About this exercise: Write out the text of every item below word for word, leaving out the pictures.

Supplied information:

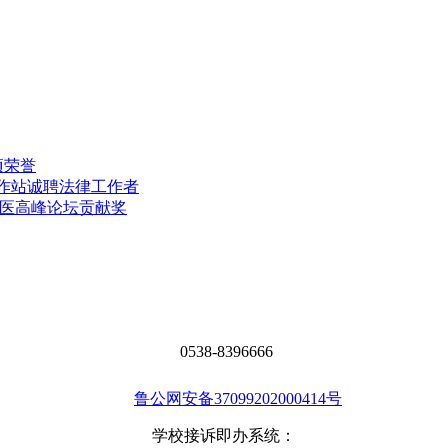
项荣誉
工作站诚聘法律工作者
中医高峰论坛贡献奖
0538-8396666
鲁公网安备37099202000414号
学校接诉即办系统：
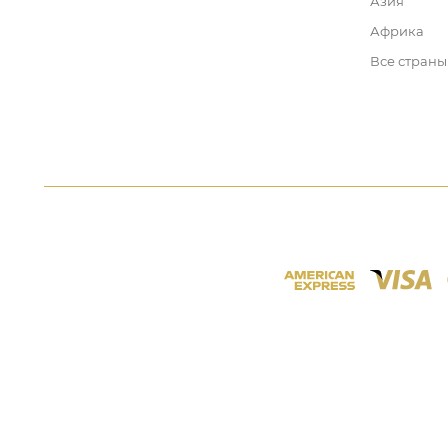
Азия
Африка
Все страны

Reply to the task:
项荣誉
工作站诚聘法律工作者
中医高峰论坛贡献奖
0538-8396666
鲁公网安备37099202000414号
学校接诉即办系统：
Азия
Африка
Все страны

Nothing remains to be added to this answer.